Reduced graphene oxide coupled with g-C₃N₄ nanodots as 2D/0D nanocomposites for enhanced photocatalytic activity

Photocatalytic degradation of organic pollutants requires photocatalysts with superior separation/transfer efficiency of photo-generated electron-hole pairs charge separation ability and broad visible-light adsorption region. 2D Reduced graphene oxide (RGO) coupled with 0D g-C₃N₄ nanodots (CNDs) as a 2D/0D type of heterojunction photocatalysts were successfully fabricated via a hydrothermal approach. The ultrasmall CNDs were uniformly dispersed on the RGO nanosheets which induced a point contact region in the heterojunction interface, resulting in quicker diffusion from the interior to the surface. In addition, the introduction of RGO narrowed the band gap from 2.8 eV (CND) to 2.6 eV (composite), which showed good photo-response in visible light region.
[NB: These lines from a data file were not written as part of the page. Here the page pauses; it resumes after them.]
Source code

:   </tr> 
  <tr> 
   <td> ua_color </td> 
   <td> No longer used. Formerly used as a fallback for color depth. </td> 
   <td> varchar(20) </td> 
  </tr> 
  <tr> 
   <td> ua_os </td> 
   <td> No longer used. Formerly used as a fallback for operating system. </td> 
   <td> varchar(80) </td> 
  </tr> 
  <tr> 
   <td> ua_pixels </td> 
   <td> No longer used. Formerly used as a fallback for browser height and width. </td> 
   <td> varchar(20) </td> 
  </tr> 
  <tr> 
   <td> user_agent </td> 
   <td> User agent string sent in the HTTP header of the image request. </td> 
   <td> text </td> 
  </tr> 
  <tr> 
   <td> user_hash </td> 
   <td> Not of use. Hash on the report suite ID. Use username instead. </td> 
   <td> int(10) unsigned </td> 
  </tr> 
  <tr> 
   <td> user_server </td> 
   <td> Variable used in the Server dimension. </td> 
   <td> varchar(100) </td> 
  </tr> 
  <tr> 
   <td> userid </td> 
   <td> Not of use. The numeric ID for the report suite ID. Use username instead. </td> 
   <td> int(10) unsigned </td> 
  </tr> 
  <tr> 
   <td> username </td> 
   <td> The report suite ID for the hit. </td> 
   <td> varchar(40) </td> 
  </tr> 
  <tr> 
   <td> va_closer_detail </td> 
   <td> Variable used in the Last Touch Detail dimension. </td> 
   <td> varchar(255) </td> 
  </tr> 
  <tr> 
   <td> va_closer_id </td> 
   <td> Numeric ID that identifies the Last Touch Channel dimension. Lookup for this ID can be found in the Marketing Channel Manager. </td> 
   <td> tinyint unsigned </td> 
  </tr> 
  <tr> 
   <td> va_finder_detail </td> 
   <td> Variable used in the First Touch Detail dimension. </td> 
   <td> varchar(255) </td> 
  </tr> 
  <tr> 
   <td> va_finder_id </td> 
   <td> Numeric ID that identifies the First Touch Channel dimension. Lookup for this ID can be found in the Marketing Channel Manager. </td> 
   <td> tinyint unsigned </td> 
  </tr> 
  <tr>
The as-obtained nanocomposites of RGO-CNDs exhibited significantly enhanced visible-light-driven photocatalytic performance (4.5 fold times higher than pure CNDs) during the Methylene blue (MB) degradation. What is more, excellent photostability could be achieved by the composite (nearly 90% after 5 cycles). The enhanced photocatalytic activity was attributed to the enhanced surface area (by RGO), increased active sites (2D/0D structure), enhanced visible light absorption and effective charge separation.